(Dataset)

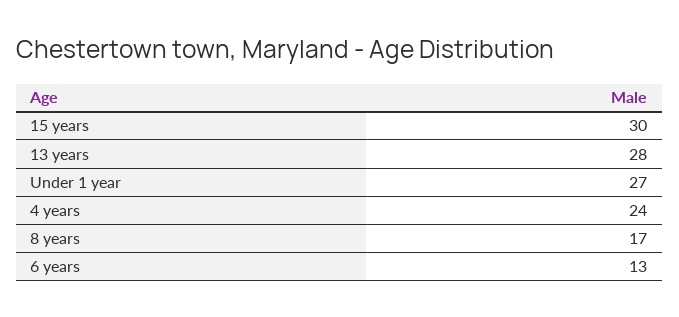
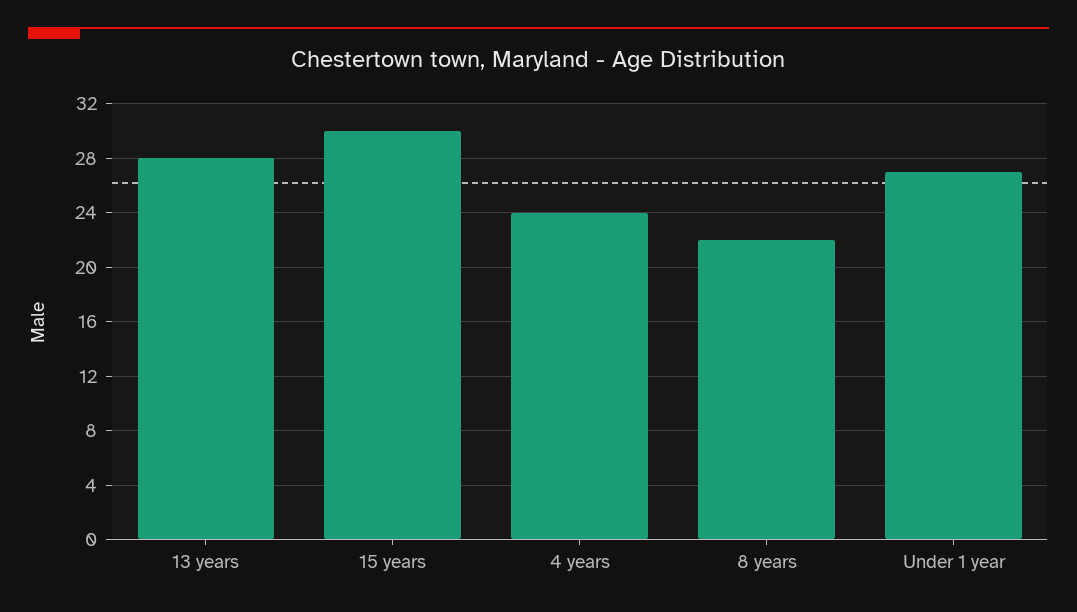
8 years: 17 -> 22
6 years: 13 -> none

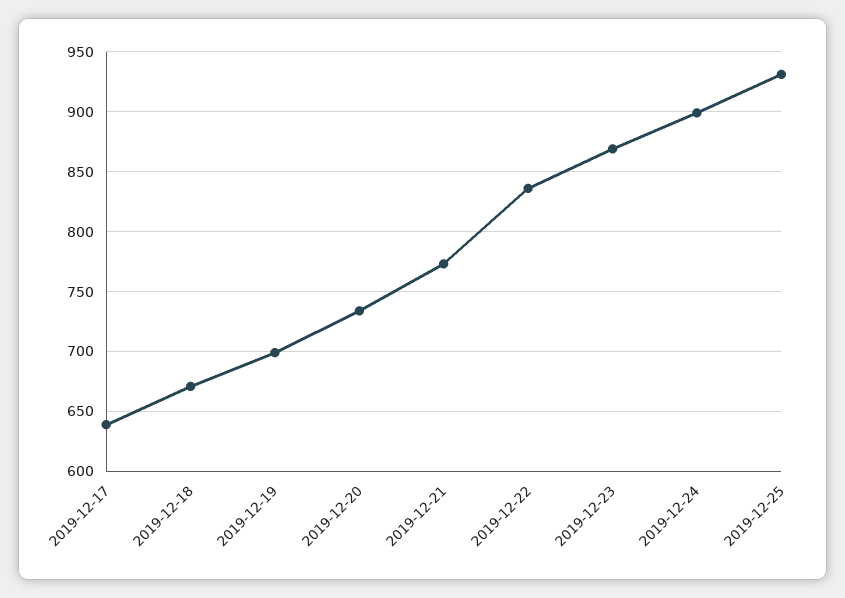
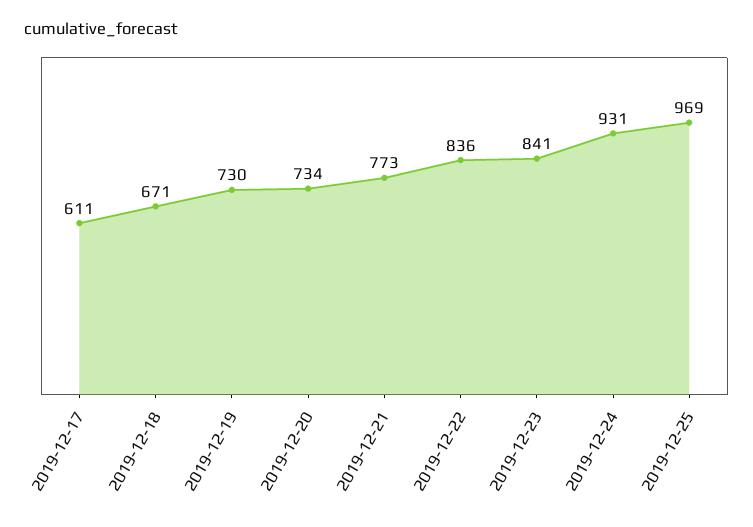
2019-12-17: 640 -> 611
2019-12-19: 700 -> 730
2019-12-23: 870 -> 841
2019-12-24: 900 -> 931
2019-12-25: 930 -> 969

(End Dataset)

Task prompt: Transcribe each of the records above precisely, with no pictures in the copy.

Answer section:
8 years: 17 -> 22
6 years: 13 -> none

2019-12-17: 640 -> 611
2019-12-19: 700 -> 730
2019-12-23: 870 -> 841
2019-12-24: 900 -> 931
2019-12-25: 930 -> 969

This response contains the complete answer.